═══ Provided data ═══

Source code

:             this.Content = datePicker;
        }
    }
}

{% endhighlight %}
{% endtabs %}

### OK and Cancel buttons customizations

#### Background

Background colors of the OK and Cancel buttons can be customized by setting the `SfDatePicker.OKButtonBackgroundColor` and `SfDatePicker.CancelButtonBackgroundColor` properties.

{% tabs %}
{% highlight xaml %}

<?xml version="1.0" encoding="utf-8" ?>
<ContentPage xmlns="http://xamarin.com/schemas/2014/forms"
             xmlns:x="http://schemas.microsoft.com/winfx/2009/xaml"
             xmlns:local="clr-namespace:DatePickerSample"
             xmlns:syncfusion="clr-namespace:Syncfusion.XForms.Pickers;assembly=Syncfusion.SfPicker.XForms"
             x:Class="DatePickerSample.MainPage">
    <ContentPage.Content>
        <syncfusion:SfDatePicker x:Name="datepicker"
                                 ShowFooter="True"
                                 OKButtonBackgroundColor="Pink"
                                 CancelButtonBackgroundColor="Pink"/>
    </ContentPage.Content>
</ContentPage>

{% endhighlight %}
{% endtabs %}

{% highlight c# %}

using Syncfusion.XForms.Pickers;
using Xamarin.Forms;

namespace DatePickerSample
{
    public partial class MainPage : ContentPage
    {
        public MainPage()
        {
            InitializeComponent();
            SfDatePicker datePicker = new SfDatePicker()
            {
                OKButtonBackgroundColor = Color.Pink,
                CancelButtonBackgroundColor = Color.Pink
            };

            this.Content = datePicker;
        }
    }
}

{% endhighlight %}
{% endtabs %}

═══

Rewrite every line of the material above as a Markdown table with the columns Row and Line, numbering the rows in order and omitting blank lines.

Result of this task:
| Row | Line |
|---|---|
| 1 | Source code |
| 2 | :             this.Content = datePicker; |
| 3 |         } |
| 4 |     } |
| 5 | } |
| 6 | {% endhighlight %} |
| 7 | {% endtabs %} |
| 8 | ### OK and Cancel buttons customizations |
| 9 | #### Background |
| 10 | Background colors of the OK and Cancel buttons can be customized by setting the `SfDatePicker.OKButtonBackgroundColor` and `SfDatePicker.CancelButtonBackgroundColor` properties. |
| 11 | {% tabs %} |
| 12 | {% highlight xaml %} |
| 13 | <?xml version="1.0" encoding="utf-8" ?> |
| 14 | <ContentPage xmlns="http://xamarin.com/schemas/2014/forms" |
| 15 |              xmlns:x="http://schemas.microsoft.com/winfx/2009/xaml" |
| 16 |              xmlns:local="clr-namespace:DatePickerSample" |
| 17 |              xmlns:syncfusion="clr-namespace:Syncfusion.XForms.Pickers;assembly=Syncfusion.SfPicker.XForms" |
| 18 |              x:Class="DatePickerSample.MainPage"> |
| 19 |     <ContentPage.Content> |
| 20 |         <syncfusion:SfDatePicker x:Name="datepicker" |
| 21 |                                  ShowFooter="True" |
| 22 |                                  OKButtonBackgroundColor="Pink" |
| 23 |                                  CancelButtonBackgroundColor="Pink"/> |
| 24 |     </ContentPage.Content> |
| 25 | </ContentPage> |
| 26 | {% endhighlight %} |
| 27 | {% endtabs %} |
| 28 | {% highlight c# %} |
| 29 | using Syncfusion.XForms.Pickers; |
| 30 | using Xamarin.Forms; |
| 31 | namespace DatePickerSample |
| 32 | { |
| 33 |     public partial class MainPage : ContentPage |
| 34 |     { |
| 35 |         public MainPage() |
| 36 |         { |
| 37 |             InitializeComponent(); |
| 38 |             SfDatePicker datePicker = new SfDatePicker() |
| 39 |             { |
| 40 |                 OKButtonBackgroundColor = Color.Pink, |
| 41 |                 CancelButtonBackgroundColor = Color.Pink |
| 42 |             }; |
| 43 |             this.Content = datePicker; |
| 44 |         } |
| 45 |     } |
| 46 | } |
| 47 | {% endhighlight %} |
| 48 | {% endtabs %} |